You only have to cast your mind back to last winter and remember how the nation was paralysed by blizzards - well, at any rate, there was half an inch of snow outside Broadcasting House and they were all a bit worried about how they were going to get home.

Day after day, the same thing happens. Every time some weather chick or other is moving cloud/sun symbols around on her map, she stands right in front of Yorkshire, then never even mentions us during the forecast. And if it's 25 degrees in Surrey, she'll tell us it's scorchio all over, even as we stare glumly at the hail battering the streets outside our northern windows.

When it's the BBC, it's particularly galling. It's bad enough that most of the money raised through the National Lottery seems to go towards ensuring the survival of some southern opera house or other, without us feeling that our licence money is a tax to keep London well-informed.

None of these ruminations makes you feel particularly well-disposed towards the southerners in their hour of need.

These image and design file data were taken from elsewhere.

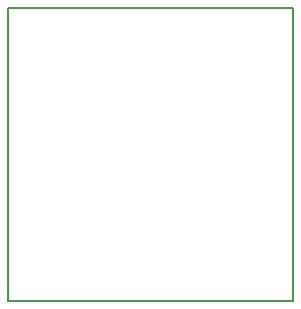
<source format=gko>
G04 DipTrace 3.1.0.1*
G04 09342-3_miskovichk_giordanom_0_1.gko*
%MOIN*%
G04 #@! TF.FileFunction,Profile*
G04 #@! TF.Part,Single*
%ADD11C,0.006*%
%FSLAX26Y26*%
G04*
G70*
G90*
G75*
G01*
G04 BoardOutline*
%LPD*%
X394000Y394000D2*
D11*
X1344000D1*
Y1369000D1*
X394000D1*
Y394000D1*
M02*

</source>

And when you look at the Beeb's website to find the bulletin boards full of bright-spark Cockneys demanding a national water grid, so we can ship our northern water down south where it is needed, it really makes you'd wish we'd gone for the devolution option when Westminster held the offer open.

Trouble is, you can't help but suspect the reason we were offered it is so that we'd take ourselves off with our funny northern accents to go and moan somewhere in private, leaving them to discuss the stuff that really matters - that is, what goes on south of Potters Bar.